All built-in process types subtype ContinuousTimeMarkovProcess{N}, where N is the number of tensor-product state-space axes. A scalar diffusion or a finite-state chain has N == 1; ProductProcess(X, Z) has N == ndims(X) + ndims(Z). The state shape is size(X), and arrays are flattened in Julia's column-major order when applying generator(X).
using InfinitesimalGenerators
# an Ornstein-Uhlenbeck process dx = -0.03 x dt + 0.01 dZ
x = range(-1, 1, length = 100)
X = DiffusionProcess(x, -0.03 .* x, 0.01 .* ones(100))

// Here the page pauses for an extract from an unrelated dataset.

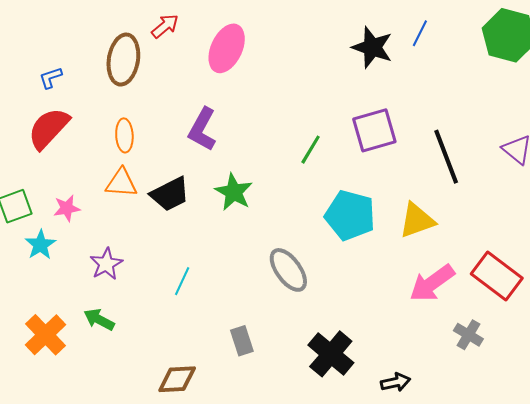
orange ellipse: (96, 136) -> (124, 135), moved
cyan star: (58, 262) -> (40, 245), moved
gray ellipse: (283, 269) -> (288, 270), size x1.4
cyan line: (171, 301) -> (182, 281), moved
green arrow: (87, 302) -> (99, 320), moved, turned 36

generator(X)100×100 LinearAlgebra.Tridiagonal{Float64, Vector{Float64}}:
-1.60751 1.60751 ⋅ … ⋅ ⋅ ⋅
0.122512 -1.70002 1.57751 ⋅ ⋅ ⋅
⋅ 0.122513 -1.67003 ⋅ ⋅ ⋅
⋅ ⋅ 0.122513 ⋅ ⋅ ⋅
⋅ ⋅ ⋅ ⋅ ⋅ ⋅
⋅ ⋅ ⋅ … ⋅ ⋅ ⋅
⋅ ⋅ ⋅ ⋅ ⋅ ⋅
⋅ ⋅ ⋅ ⋅ ⋅ ⋅
⋅ ⋅ ⋅ ⋅ ⋅ ⋅
⋅ ⋅ ⋅ ⋅ ⋅ ⋅
⋮ ⋱
⋅ ⋅ ⋅ ⋅ ⋅ ⋅
⋅ ⋅ ⋅ ⋅ ⋅ ⋅
⋅ ⋅ ⋅ ⋅ ⋅ ⋅
⋅ ⋅ ⋅ ⋅ ⋅ ⋅
⋅ ⋅ ⋅ … ⋅ ⋅ ⋅
⋅ ⋅ ⋅ 0.122513 ⋅ ⋅
⋅ ⋅ ⋅ -1.67003 0.122513 ⋅
⋅ ⋅ ⋅ 1.57751 -1.70002 0.122512
⋅ ⋅ ⋅ ⋅ 1.60751 -1.60751Drift terms are discretized by upwinding (forward differences where the drift is positive, backward where it is negative) and boundaries are reflecting, so the discretized operator is always a valid generator (rows sum to zero and off-diagonal elements are non-negative).
Tutorials
Each tutorial first shows how to compute the object by hand from the generator matrix — they are all a few lines of linear algebra — and then introduces the helper function that packages the computation:
- Computing expectations (Kolmogorov backward): the Kolmogorov backward equation and
feynman_kac. - Computing distributions (Kolmogorov forward): the Kolmogorov forward equation and
stationary_distribution. - Application to a consumption-saving problem: how the same generator matrices enter implicit finite-difference methods for nonlinear HJB equations.
- Computing tail indices: principal eigenvalues of tilted generators,
cgf, andtail_index.
Related packages
- EconPDEs.jl solves nonlinear PDEs from optimization problems (HJB equations). InfinitesimalGenerators.jl works with the linear PDEs generated by a known Markov process, for example after an HJB has been solved and the policy-implied law of motion is known.
- SimpleDifferentialOperators.jl contains more general tools to define operators with different boundary conditions. In contrast, InfinitesimalGenerators always assumes reflecting boundaries.